How does dividend capture work? You must buy a stock before its “ex-date,” the day on which new buyers are no longer eligible to receive the coming payout. You need to hold it only until the “record date,” generally two business days after the ex-date.

Since it takes three business days to settle payment for trades, you can buy the day before the ex-date, sell on the ex-date and still be counted as a shareholder on the record date. One quick overnight squeeze, and you are out—but the dividend comes with you.

Still, dividend capture isn’t a sure thing.

If you had tried this overnight technique on each of the 30 stocks in the Dow Jones Industrial Average, you would have earned a compounded average of 0.2% over their past four dividend payments, counting both price and income gains, according to analyst Jeffrey Yale Rubin of Birinyi Associates, a research firm in Westport, Conn. If you had instead owned the entire index during each of those trading windows, you would have earned 0.3%.

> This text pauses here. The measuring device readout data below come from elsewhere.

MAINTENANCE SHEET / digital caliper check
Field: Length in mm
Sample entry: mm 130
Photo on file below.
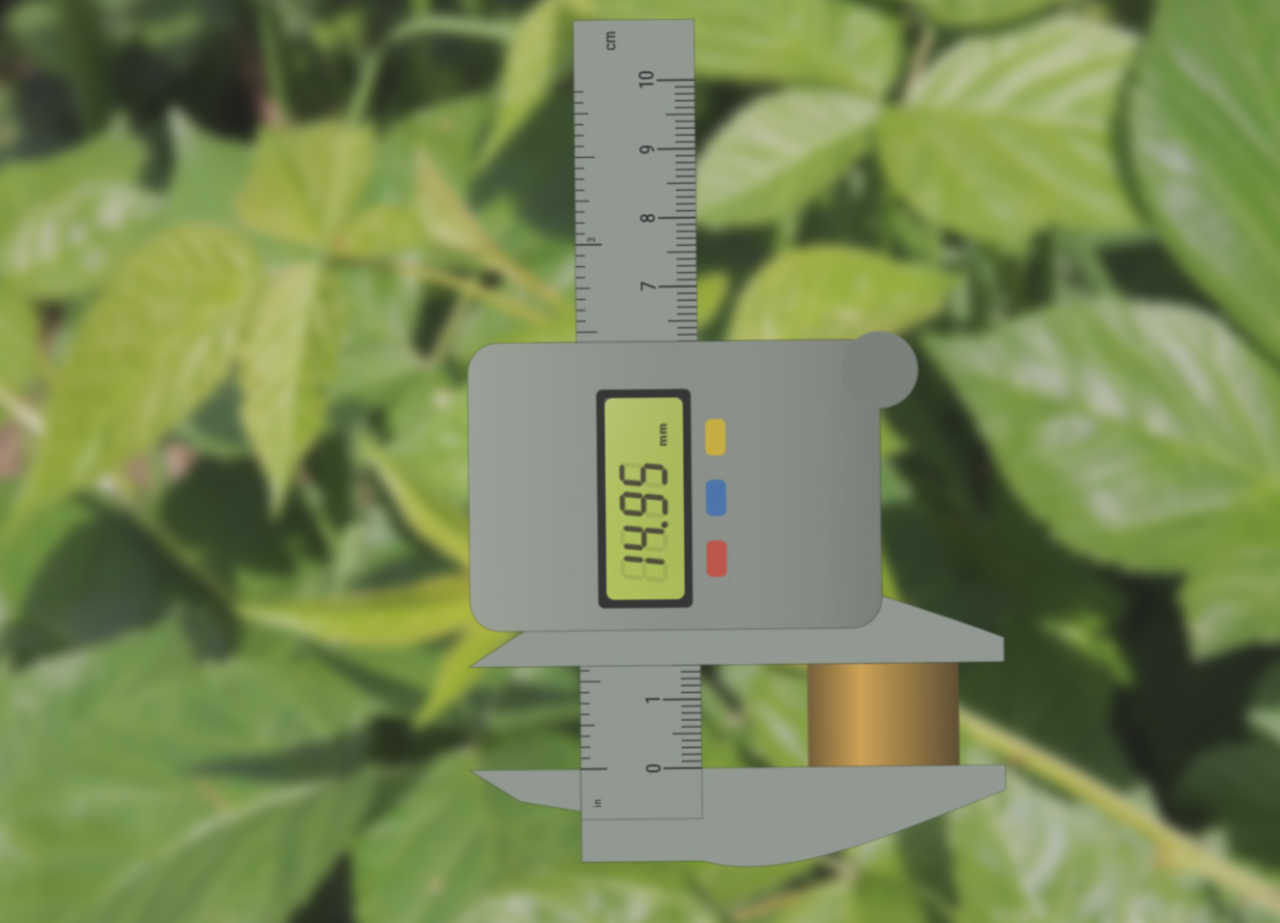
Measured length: mm 14.95
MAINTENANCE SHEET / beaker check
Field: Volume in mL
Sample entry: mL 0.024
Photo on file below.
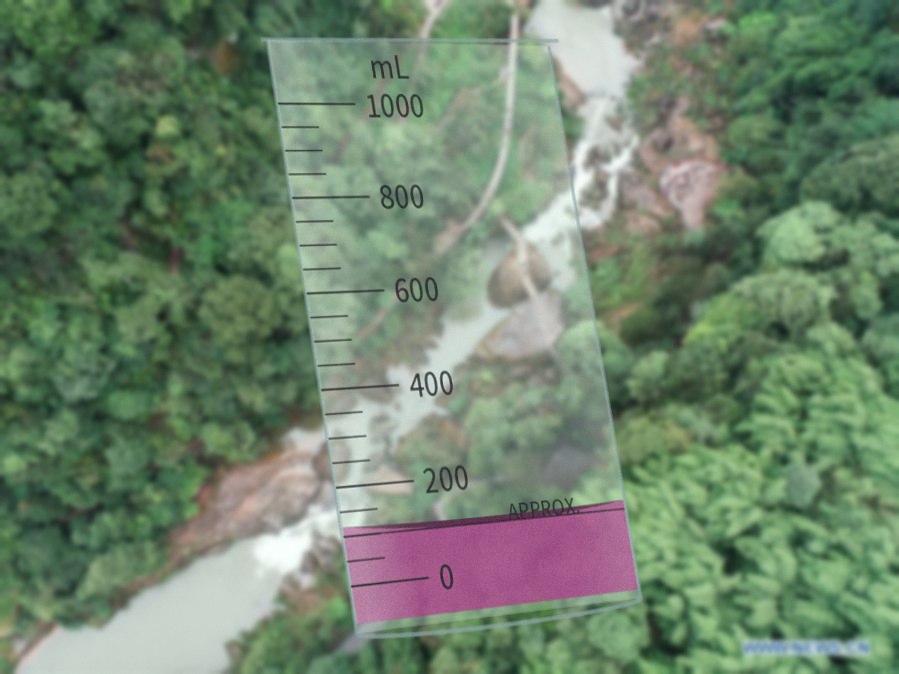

Either way, trading costs and taxes would have eaten most or all of those returns, Mr. Rubin says.

And pogo-sticking your way from one risky stock to another can be a dangerous game.

Consider the extreme case of the Alpine Dynamic Dividend Fund, managed by Alpine Woods Capital Investors in Purchase, N.Y., a fund that has long specialized in dividend capture.

In both 2006 and 2007, Dynamic Dividend’s portfolio-turnover ratio was around 200%, indicating that the fund held on to its typical stock for about six months. In 2008, the ratio was 323%; in 2009, it was 656%, equivalent to a typical holding period of just seven weeks. The average for all stock funds in 2009 was about 90%, according to investment research firm Morningstar, or about 13 months.

For a while, returns were great. In 2006, Dynamic Dividend delivered a 22.6% total return, outperforming the MSCI All-Country World Index of global stocks by 1.6 points.

And the fund’s annual yield, or its income divided by share price, exceeded 13% in both 2006 and 2007—a stupendous sum in a world of low interest rates.

In response, investors flung money at the fund; it nearly doubled in size in 2007, to $1.4 billion.

Then disaster struck. Some of Dynamic Dividend’s stocks, such as Anglo Irish Bank and FreeSeas, had high income—but even higher risk. The fund’s yield soared to 30.9%, according to Morningstar, but not even that level of income could cushion investors from a catastrophic drop in share prices. In 2008, Dynamic Dividend lost 48.9%, far more than the global MSCI benchmark.

Dynamic Dividend underperformed again in 2009 and each calendar year since, although it is up 8.9% over the past 12 months, while the global index has gained 8.1% in that span. Assets have shrunk to $215 million as of the end of last month.

Through an outside spokeswoman, Alpine declined to comment. Alpine has since scaled back its trading, reducing the turnover rate to 197% last year, the latest available annual data.

Only a few funds openly state that they practice dividend capture, including seven closed-end funds with combined assets of $4.5 billion, and two mutual funds, the $3 billion Henderson Global Equity Income and the $221 million Huntington Dividend Capture.

But the new research suggests that many more employ the tactic to some degree. Portfolio managers may be trading too much, racking up higher costs and raising tax bills, all in pursuit of dividend income that probably won’t even improve total return.

If you buy a stock fund with a dividend yield above 2% and a portfolio-turnover rate greater than 67%—the current average, according to Morningstar—you will have nobody but yourself to blame if the juice goes bad.